Margie: We were frightened with this one because we'd been burned on Win's first surgery. We talked about the possibility that Win might not survive. We were very honest-cancer has brought us even closer. We had put our papers in order before the first surgery.

Win: Each of us was trying to support the other. But with this second surgery, Margie and I admitted we were scared. Throughout Margie turned her priorities upside down. My needs were absolutely the first thing that got taken care of so that I could concentrate on the fight. When I was in the hospital, Margie made sure that she or one of our daughters was with me and I knew I could roll over and ignore them without offending them.

Margie: I didn't allow visitors at this time. People would say, "What can I do?" and I'd say, "He'd love a card." I would spend the morning with him and then stay at work late at night.

Win: My experience with cancer is sort of a paradigm for the roles of the sexes. Margie always put me first during my illness, which comes naturally to women--to give until they drop. Then last year when she was diagnosed with breast cancer, I was torn between being the caretaker and being at the office--I wasn't the caretaker she was. I'm not satisfied with the way I handled it. If she ever has a recurrence, it's going to be different.

Win: Bernie Siegel's book, Love, Medicine and Miracles, made me aware of the powerful role the mind can play. A friend taught me to meditate and use imagery. My safe place to go is a Japanese garden where it's peaceful and serene. The sound of water is important and I used tapes of mountain streams. I told Dr. Wain, that I didn't want any negative comments during the operation and he assured me he doesn't allow negative comments or jokes in his operating room. He allowed me to bring with me into the operating room my tapes and a bag of charms including an Egyptian symbol of life, a cross, a scapula, a crystal, a rock found on a family trip, and a message from a fortune cookie that said, "Keep on charging the enemy so long as there is life." Many people were praying for me. When you are fighting like this you put everything you possibly can to work.

Win: I've been struck by the paradox of serenity and violence in Japanese culture and in me. I used the Japanese garden, tapes, meditation and imagery for serenity, but when I was on the radiation table, I used the Samurai approach, chanting to myself "kill the cancer", just the way we would chant things in the Marines.

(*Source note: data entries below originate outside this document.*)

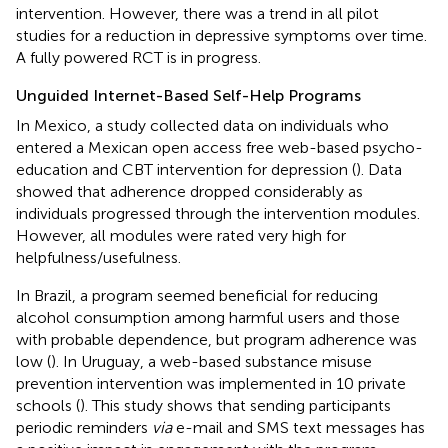
intervention. However, there was a trend in all pilot
studies for a reduction in depressive symptoms over time.
A fully powered RCT is in progress.
Unguided Internet-Based Self-Help Programs
In Mexico, a study collected data on individuals who
entered a Mexican open access free web-based psycho-
education and CBT intervention for depression (
). Data
showed that adherence dropped considerably as
individuals progressed through the intervention modules.
However, all modules were rated very high for
helpfulness/usefulness.
In Brazil, a program seemed beneficial for reducing
alcohol consumption among harmful users and those
with probable dependence, but program adherence was
low (
). In Uruguay, a web-based substance misuse
prevention intervention was implemented in 10 private
schools (
). This study shows that sending participants
periodic reminders
via
e-mail and SMS text messages has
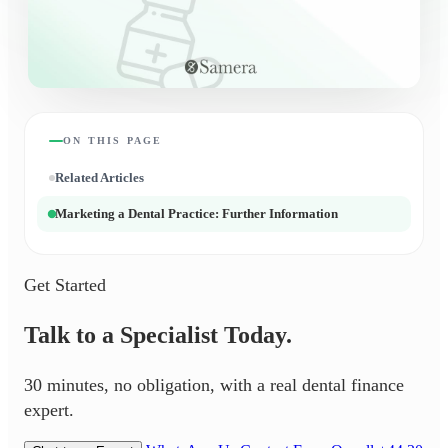
ON THIS PAGE
Related Articles
Marketing a Dental Practice: Further Information
Get Started
Talk to a Specialist Today.
30 minutes, no obligation, with a real dental finance
expert.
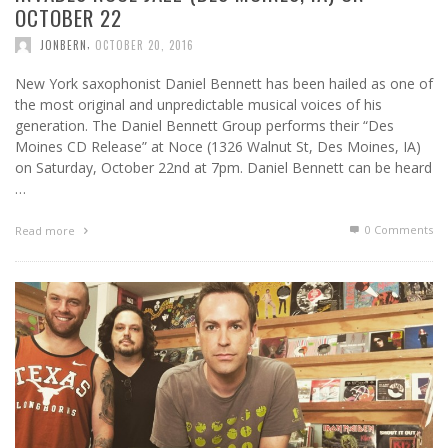
OCTOBER 22
,
JONBERN
OCTOBER 20, 2016
New York saxophonist Daniel Bennett has been hailed as one of
the most original and unpredictable musical voices of his
generation. The Daniel Bennett Group performs their “Des
Moines CD Release” at Noce (1326 Walnut St, Des Moines, IA)
on Saturday, October 22nd at 7pm. Daniel Bennett can be heard
…
0 Comments
Read more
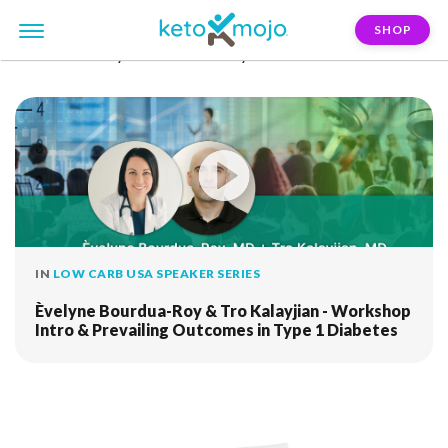
SHOP
FILTER:
evelyne-bourdua-roy
IN
LOW CARB USA SPEAKER SERIES
Èvelyne Bourdua-Roy & Tro Kalayjian - Workshop
Intro & Prevailing Outcomes in Type 1 Diabetes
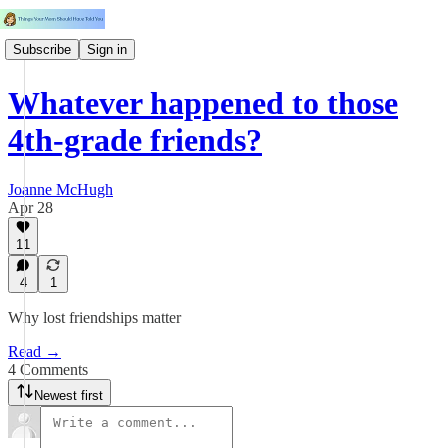
Subscribe
Sign in
Whatever happened to those
4th-grade friends?
Joanne McHugh
Apr 28
11
4
1
Why lost friendships matter
Read →
4 Comments
Newest first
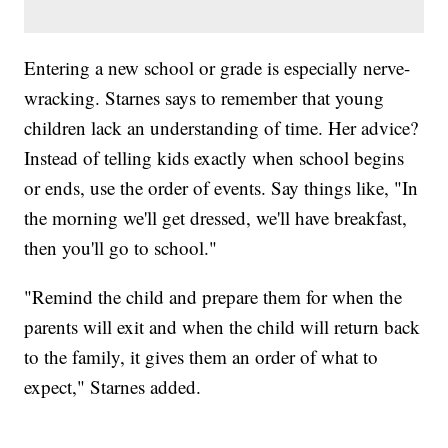
Entering a new school or grade is especially nerve-
wracking. Starnes says to remember that young
children lack an understanding of time. Her advice?
Instead of telling kids exactly when school begins
or ends, use the order of events. Say things like, "In
the morning we'll get dressed, we'll have breakfast,
then you'll go to school."
"Remind the child and prepare them for when the
parents will exit and when the child will return back
to the family, it gives them an order of what to
expect," Starnes added.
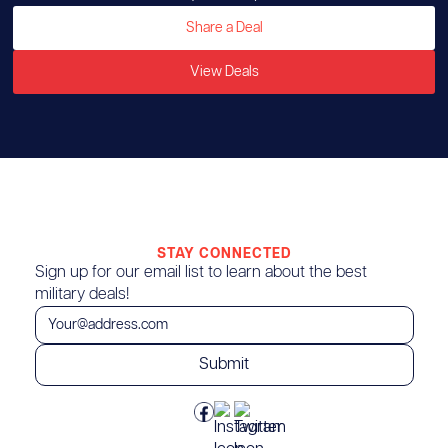
Share a Deal
View Deals
STAY CONNECTED
Sign up for our email list to learn about the best
military deals!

I was lucky to work for a man whose wife is a cancer survivor. He understands the fragility of life and he said, "Tell me what you want to do and we'll work it out." I was able to use my sick-day allowance without taking any disability leave and still manage the development and production of the annual report.

I started a Cancers Concerns Group after a man at work died of cancer. I hadn't known he was sick and never had the opportunity to connect with him. Our group meets in a conference room for lunch. I tend to be a private person, an introvert. Cancer has provided opportunities to see more positive than negative. People going through cancer express their vulnerability. You really see them more as they are. I know the Cancer Concerns Group is more important to me than my work. Cancer has been a means for me to connect with people. For me cancer has been a gift and the gift is mindfulness. When asked by a social worker about my goals, I said I wanted to do whatever I could to prevent a recurrence of cancer. She said, "You might want to re-think that goal because if you have a recurrence, you will have failed. Think about investing in the quality of the life you have, however short or long. Then you can't lose." That was invaluable advice. I take nutrition classes, I exercise, I try to think about what's good for my immune system, and most of all I try to live mindfully in the present. I've become very attuned to my body. In 1995 I developed chest pain when exercising. I had a blocked right coronary artery, possibly due to the radiation treatment. The angioplasty worked and I am free of chest pain. And I expect to celebrate my fifth anniversary this year--1998. That's good news.